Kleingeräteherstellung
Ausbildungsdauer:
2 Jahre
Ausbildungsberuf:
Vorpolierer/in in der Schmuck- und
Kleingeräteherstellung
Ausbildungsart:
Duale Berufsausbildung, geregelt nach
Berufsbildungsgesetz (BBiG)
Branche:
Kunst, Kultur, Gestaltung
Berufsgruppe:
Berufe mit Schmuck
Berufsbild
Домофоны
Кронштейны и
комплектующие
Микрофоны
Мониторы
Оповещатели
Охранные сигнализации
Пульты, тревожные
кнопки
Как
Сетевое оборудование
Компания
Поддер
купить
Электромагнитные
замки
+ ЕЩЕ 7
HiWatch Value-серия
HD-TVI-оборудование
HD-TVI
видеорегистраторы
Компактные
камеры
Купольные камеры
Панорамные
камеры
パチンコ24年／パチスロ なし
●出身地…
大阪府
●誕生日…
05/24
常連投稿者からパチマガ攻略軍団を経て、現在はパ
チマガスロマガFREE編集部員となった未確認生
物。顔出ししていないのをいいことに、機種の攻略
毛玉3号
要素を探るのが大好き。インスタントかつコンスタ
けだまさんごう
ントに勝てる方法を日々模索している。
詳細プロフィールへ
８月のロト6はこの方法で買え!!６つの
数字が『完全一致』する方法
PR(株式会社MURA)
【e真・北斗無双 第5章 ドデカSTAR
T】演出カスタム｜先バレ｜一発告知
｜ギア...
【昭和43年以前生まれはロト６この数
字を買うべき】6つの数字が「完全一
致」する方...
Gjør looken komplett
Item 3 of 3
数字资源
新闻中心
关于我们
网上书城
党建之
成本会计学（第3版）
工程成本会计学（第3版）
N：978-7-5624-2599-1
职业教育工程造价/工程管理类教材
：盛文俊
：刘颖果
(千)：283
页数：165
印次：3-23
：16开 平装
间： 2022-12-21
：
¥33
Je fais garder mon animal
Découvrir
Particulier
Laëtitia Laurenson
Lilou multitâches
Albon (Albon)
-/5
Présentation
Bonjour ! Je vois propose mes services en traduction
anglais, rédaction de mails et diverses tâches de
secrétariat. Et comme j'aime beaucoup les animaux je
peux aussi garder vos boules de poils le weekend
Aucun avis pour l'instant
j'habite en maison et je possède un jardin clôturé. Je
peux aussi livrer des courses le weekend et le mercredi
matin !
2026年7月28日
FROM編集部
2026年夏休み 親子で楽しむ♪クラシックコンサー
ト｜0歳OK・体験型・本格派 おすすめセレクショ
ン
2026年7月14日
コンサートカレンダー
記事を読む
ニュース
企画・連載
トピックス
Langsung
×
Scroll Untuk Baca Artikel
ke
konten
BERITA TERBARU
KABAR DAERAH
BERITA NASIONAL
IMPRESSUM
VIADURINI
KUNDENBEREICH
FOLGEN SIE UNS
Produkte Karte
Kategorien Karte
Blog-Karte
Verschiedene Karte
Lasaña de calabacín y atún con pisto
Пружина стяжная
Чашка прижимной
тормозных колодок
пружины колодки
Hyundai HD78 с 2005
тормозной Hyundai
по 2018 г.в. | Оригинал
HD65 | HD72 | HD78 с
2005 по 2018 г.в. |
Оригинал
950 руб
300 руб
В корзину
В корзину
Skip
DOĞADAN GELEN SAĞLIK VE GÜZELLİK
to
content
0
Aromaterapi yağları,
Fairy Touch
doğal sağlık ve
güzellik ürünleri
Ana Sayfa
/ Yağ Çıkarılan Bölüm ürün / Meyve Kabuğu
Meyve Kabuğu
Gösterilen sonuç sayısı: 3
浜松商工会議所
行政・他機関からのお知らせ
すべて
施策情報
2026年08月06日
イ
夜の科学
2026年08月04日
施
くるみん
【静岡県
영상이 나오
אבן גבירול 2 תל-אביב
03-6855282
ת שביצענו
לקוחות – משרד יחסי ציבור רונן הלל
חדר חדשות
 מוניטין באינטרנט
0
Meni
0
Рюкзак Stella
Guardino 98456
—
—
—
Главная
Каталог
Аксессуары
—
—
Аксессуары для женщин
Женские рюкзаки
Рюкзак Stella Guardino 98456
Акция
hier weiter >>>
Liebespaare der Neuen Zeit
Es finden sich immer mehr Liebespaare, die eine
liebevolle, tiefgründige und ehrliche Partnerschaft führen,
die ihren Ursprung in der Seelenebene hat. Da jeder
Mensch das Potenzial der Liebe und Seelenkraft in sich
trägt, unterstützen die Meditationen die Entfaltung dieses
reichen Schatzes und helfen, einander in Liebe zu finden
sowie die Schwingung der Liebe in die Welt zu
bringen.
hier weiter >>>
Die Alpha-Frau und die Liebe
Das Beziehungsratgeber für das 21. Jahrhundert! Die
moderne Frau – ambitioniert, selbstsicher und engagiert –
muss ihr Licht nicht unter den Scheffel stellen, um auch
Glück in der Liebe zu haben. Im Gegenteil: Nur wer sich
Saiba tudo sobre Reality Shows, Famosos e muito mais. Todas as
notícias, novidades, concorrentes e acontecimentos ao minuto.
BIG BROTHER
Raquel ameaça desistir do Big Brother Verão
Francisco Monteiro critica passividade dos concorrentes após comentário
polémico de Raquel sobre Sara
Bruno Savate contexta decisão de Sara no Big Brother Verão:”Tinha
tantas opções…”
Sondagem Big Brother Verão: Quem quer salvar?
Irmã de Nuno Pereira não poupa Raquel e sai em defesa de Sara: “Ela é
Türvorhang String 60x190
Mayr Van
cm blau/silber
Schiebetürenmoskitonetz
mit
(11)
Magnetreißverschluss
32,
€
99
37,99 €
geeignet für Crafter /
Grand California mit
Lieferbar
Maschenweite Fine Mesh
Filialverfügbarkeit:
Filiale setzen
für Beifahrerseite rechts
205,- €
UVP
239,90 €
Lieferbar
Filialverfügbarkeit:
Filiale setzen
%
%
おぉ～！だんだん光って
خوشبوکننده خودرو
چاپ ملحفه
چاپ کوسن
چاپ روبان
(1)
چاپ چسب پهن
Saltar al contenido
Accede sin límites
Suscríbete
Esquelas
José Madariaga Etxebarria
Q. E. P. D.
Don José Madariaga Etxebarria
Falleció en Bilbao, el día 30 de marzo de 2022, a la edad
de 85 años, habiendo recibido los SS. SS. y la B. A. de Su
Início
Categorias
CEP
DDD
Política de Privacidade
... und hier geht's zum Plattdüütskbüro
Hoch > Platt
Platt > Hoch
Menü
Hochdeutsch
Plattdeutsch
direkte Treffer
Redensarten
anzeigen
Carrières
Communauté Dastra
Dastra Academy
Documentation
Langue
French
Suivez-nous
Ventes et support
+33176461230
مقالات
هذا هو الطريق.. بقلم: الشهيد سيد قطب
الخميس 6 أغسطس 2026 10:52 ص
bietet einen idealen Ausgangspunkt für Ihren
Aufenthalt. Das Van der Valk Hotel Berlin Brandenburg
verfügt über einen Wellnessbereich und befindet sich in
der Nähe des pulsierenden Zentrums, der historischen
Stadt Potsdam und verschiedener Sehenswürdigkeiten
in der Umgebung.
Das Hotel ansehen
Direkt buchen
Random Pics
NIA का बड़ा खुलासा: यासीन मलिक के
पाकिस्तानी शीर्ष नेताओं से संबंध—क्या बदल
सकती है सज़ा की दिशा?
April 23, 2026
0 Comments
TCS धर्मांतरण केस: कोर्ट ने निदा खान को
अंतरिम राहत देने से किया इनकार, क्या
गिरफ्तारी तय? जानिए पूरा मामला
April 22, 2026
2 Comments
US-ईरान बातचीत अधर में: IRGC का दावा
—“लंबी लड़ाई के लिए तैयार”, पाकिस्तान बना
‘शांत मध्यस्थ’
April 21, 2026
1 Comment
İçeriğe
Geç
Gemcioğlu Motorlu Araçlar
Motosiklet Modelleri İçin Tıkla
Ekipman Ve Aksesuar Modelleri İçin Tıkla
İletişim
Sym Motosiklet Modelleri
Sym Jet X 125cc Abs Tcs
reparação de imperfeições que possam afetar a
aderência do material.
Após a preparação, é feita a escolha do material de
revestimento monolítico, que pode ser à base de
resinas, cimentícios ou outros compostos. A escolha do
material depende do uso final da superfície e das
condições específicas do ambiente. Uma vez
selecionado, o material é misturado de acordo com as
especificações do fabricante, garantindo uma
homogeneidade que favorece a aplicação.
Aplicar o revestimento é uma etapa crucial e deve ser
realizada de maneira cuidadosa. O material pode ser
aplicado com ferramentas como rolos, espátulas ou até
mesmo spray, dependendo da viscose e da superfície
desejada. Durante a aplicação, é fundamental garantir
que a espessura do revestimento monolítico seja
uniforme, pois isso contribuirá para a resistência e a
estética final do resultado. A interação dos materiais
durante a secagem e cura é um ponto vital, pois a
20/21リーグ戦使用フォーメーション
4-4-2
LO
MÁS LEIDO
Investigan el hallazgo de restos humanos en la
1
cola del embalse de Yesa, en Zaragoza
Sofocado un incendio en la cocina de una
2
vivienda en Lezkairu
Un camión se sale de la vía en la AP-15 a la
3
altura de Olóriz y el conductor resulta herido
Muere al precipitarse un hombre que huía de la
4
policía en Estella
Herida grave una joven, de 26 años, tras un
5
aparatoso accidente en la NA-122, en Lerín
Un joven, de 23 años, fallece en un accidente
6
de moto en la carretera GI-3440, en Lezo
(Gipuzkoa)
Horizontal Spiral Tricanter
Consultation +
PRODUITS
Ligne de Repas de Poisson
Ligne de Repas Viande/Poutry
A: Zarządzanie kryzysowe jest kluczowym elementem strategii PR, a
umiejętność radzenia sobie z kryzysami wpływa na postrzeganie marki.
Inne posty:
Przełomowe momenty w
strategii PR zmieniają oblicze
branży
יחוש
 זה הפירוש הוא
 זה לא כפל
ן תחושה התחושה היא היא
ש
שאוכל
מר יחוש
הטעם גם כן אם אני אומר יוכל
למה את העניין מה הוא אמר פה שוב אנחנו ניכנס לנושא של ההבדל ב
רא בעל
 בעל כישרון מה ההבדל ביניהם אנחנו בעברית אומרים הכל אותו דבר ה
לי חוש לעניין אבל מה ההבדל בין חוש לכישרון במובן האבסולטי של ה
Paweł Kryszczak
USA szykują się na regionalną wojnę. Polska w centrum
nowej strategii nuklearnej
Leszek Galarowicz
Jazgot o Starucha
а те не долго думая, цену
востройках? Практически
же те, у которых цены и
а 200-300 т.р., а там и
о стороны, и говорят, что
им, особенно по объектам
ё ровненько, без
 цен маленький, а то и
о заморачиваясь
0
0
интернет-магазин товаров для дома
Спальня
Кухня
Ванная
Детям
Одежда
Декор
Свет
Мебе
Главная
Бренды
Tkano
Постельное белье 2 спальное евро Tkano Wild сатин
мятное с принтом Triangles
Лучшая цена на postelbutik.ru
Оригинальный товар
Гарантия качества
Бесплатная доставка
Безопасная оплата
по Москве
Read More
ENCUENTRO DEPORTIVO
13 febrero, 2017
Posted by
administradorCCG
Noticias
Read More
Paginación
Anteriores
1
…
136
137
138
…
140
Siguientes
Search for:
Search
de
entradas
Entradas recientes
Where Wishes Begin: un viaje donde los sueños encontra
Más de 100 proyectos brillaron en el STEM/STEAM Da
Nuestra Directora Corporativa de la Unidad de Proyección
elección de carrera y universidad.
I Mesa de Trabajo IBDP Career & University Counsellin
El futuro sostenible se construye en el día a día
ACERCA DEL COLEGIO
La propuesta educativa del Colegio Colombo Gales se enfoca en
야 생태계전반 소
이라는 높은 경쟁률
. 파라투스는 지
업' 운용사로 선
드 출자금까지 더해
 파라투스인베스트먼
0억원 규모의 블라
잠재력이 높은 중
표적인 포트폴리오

====

*PROBLEM DESCRIPTION*.
Your answer should consist of every line from the entries that holds "weekend".

*RESULT OF THE EXERCISE*.
peux aussi garder vos boules de poils le weekend
peux aussi livrer des courses le weekend et le mercredi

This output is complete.